Renard Lewis: Has anybody ever heard of stocks before? Flip the lights on for me. Stocks, stocks, anybody ever heard of stocks?

The program is called Stocks in the Future. Over the course of the year, these sixth graders will get paid to go to school. Rather than pocket the money, they’ll invest it in stocks they help pick. When they graduate from high school and turn 18, the stock is theirs. Ten-year old Kayla Jackson says it sounds like a pretty good deal.

Kayla Jackson: I like it because it gives kids a chance to earn their own money, instead of trying to go out there and find a job, when it’s more dangerous now than it was back in the day.

It’s not much money. Students earn a dollar for every week of perfect attendance throughout middle school, more for good grades.

Lewis: They’re getting more than just money. They’re getting something that is a life skill.

Renard Lewis is well-suited to teach them. Before he became a teacher, he worked as a financial advisor at Raymond James. Today’s lesson: opportunity cost. The price of giving up one thing for something else. To explain, Mr. Lewis talks about the “sacrifices” some students made to study for a quiz.

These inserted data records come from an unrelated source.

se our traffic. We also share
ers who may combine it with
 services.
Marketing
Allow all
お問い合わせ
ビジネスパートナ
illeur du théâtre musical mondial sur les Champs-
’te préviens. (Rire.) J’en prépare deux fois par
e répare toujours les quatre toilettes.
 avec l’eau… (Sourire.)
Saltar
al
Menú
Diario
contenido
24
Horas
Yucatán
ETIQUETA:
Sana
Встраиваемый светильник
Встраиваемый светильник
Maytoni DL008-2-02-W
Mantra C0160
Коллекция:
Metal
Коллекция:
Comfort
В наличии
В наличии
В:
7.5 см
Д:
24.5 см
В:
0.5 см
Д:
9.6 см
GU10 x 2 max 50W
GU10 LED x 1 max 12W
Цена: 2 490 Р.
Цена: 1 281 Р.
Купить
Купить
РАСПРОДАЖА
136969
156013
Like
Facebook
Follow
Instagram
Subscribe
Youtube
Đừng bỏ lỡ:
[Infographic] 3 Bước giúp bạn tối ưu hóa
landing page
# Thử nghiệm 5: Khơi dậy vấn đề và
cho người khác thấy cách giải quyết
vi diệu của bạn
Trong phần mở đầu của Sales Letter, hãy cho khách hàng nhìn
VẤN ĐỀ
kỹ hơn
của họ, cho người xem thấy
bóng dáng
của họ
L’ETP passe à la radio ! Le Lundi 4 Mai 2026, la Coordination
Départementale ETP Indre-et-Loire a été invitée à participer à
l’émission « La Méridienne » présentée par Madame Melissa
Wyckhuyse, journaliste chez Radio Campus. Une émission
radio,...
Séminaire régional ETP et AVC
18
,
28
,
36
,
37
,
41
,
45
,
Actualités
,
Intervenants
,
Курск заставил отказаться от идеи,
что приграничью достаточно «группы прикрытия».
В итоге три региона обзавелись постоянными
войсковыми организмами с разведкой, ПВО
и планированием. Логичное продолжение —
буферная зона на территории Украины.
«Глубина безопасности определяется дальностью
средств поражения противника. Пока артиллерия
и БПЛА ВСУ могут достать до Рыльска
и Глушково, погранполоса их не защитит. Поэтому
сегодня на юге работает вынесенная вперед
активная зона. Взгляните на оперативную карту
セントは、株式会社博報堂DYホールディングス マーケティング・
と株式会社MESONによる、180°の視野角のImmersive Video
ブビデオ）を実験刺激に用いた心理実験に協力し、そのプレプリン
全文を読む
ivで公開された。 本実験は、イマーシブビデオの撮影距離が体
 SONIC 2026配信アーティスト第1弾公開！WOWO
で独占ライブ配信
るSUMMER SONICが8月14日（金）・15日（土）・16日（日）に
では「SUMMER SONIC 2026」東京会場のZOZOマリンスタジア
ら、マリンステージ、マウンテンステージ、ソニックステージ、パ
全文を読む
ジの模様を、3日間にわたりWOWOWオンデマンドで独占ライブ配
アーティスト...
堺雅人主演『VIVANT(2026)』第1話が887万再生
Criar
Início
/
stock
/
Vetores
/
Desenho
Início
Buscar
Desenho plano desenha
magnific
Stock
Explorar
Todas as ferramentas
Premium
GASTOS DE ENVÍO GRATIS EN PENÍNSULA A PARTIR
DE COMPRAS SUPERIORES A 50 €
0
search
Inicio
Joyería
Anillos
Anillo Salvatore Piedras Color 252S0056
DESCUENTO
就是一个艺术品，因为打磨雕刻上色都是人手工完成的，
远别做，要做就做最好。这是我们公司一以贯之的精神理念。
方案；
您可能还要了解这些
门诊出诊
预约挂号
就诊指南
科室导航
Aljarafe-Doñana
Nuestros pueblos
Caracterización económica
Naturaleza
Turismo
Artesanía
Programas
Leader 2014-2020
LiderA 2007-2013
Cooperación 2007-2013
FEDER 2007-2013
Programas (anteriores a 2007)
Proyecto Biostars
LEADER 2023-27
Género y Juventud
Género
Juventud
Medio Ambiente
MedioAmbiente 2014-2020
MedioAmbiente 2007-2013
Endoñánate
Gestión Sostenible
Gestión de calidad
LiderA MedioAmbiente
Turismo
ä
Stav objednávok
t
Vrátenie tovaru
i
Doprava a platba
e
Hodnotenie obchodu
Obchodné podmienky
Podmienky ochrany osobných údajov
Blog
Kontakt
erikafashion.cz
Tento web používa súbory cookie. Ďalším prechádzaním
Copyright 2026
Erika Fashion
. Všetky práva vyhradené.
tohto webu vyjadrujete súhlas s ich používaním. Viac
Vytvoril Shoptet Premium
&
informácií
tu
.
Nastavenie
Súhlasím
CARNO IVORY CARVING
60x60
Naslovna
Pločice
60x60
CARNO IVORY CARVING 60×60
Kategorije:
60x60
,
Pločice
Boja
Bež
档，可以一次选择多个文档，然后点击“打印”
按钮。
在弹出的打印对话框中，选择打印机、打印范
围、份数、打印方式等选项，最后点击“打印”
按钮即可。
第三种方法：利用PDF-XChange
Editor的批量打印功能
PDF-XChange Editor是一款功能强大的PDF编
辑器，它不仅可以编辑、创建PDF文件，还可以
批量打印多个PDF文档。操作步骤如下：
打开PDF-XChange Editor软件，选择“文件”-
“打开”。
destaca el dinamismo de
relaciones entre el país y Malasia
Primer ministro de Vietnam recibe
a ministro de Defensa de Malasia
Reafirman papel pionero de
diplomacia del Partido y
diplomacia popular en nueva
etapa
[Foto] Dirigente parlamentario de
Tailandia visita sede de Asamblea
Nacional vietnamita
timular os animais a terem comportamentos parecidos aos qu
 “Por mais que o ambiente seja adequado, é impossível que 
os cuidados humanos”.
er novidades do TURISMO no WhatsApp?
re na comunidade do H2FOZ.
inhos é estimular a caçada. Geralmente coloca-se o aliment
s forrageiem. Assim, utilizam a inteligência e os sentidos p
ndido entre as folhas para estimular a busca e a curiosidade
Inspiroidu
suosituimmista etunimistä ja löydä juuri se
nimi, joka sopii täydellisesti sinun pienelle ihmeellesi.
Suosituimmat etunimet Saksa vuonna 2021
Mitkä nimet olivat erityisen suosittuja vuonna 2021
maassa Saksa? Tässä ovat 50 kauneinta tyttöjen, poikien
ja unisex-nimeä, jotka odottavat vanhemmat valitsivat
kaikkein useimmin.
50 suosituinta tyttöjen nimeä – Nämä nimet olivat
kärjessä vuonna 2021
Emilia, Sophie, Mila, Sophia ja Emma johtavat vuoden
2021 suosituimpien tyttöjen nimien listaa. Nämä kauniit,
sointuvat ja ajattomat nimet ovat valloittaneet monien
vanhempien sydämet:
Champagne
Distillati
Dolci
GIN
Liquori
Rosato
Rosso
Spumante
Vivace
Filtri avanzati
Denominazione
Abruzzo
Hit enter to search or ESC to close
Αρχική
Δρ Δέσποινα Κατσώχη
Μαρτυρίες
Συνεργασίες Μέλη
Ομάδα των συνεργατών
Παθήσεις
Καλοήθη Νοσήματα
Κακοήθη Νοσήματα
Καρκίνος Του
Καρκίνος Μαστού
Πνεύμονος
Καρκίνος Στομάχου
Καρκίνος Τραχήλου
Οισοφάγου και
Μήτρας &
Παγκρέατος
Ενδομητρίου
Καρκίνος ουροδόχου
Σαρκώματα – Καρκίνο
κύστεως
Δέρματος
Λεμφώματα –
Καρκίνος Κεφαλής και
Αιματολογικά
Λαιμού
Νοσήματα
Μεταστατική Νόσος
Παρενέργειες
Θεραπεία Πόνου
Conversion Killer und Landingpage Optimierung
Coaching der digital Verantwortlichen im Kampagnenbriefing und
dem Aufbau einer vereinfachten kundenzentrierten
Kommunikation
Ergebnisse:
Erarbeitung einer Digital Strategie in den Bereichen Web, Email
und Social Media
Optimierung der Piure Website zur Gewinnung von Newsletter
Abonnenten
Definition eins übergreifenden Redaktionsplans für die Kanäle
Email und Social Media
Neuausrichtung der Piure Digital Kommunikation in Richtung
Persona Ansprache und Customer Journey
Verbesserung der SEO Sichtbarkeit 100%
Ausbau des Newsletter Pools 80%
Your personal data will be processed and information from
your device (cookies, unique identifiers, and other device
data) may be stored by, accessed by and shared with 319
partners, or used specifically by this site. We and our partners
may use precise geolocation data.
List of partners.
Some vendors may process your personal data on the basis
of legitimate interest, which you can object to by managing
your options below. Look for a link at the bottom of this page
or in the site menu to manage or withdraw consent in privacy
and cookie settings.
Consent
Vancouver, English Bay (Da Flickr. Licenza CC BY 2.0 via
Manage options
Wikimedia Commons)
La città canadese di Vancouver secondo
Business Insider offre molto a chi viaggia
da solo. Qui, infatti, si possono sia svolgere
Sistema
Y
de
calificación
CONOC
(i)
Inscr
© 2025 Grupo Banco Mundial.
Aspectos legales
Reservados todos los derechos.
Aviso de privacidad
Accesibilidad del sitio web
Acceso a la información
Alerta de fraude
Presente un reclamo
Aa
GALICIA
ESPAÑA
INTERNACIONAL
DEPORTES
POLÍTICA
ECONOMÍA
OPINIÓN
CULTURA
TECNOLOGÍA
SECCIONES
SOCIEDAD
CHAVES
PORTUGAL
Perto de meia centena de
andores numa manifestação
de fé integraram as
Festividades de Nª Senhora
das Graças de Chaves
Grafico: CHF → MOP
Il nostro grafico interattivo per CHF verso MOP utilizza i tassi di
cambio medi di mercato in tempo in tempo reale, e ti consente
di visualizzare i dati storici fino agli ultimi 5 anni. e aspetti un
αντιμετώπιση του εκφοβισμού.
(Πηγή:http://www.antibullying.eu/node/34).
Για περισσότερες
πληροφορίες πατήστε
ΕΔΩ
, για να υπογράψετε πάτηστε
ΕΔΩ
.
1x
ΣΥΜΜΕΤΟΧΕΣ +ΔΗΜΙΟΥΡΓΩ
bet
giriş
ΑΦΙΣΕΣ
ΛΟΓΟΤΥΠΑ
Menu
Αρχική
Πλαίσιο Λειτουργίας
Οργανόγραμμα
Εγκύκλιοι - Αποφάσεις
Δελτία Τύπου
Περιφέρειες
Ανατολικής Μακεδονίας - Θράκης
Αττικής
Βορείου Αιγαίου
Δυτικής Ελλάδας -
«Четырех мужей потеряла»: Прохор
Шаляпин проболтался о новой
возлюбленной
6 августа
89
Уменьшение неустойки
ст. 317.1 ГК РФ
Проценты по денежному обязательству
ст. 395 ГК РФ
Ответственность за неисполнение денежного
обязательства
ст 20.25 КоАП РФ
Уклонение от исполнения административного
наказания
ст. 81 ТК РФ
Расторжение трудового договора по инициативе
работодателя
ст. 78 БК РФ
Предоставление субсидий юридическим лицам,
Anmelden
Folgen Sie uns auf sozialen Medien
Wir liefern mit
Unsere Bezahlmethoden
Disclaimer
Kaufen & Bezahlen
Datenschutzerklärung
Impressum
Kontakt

Lewis: So, although I wanna play Playstation 3. Although I wanna watch SpongeBob. Oh, don’t act like you all don’t watch SpongeBob. Oh, you know you still watch SpongeBob. Although you wanna do those things, you know the most important thing is getting the best possible grade you could get on Mr. Lewis’s quiz, right?

These kids are fighting tough odds. By one count, more than half of public school students in Baltimore don’t earn a diploma. And the warning signs show up early. Studies have shown that sixth graders who miss a lot of class are much more likely to drop out.

Pat Bernstein founded Stocks in the Future with Johns Hopkins University. She says says students in the program attend more school and score higher on aptitude tests. She says the money isn’t just an incentive for a student to show up in class or study.

Bernstein: Almost more importantly, it gives her an excuse among her peers for doing things that she would like to do but could get pressured into not doing unless she had a reason. We give them that reason.

Incentives and excuses makes Garrett Duncan uncomfortable. He teaches education and African American studies at Washington University in St. Louis.

Garrett Duncan: They reinforce certain stereotypes about certain communities, poor and working class students, black and Latino students, that they need some kind of carrot in front of them to do what other students normally do.

Stocks can also be a hard sell these days. Teacher Jay Valentine says it was especially tough during the financial crisis.

Jay Valentine: I actually had a kid say, “Why are we even studying this because stocks are over?”

But when stocks recover, there’s a lesson in that, too.

Valentine: You talk to them about the ups and downs and try to give them this idea that one person’s trash is another person’s treasure.

In Mr. Lewis’s class, the kids are getting the hang of opportunity cost. He asks what they might do instead of going to the movies.

Lewis: Give me some thoughts on what you could do with two hours of your time back, and $25. Yes?

Student: Go buy a movie and then get yourself some McDonald’s.

It’s hard to know if Stocks in the Future will actually change graduation rates. Out of the 200 students who’ve gone through the program and reached graduation age, only 28 have shown up to claim their portfolios so far. If this latest crop of students invests smartly, they could do pretty well. Years ago, some of Mr. Lewis’s students bought Netflix stock at $20 a share. It’s now trading at around $150.

In Baltimore, I’m Amy Scott for Marketplace.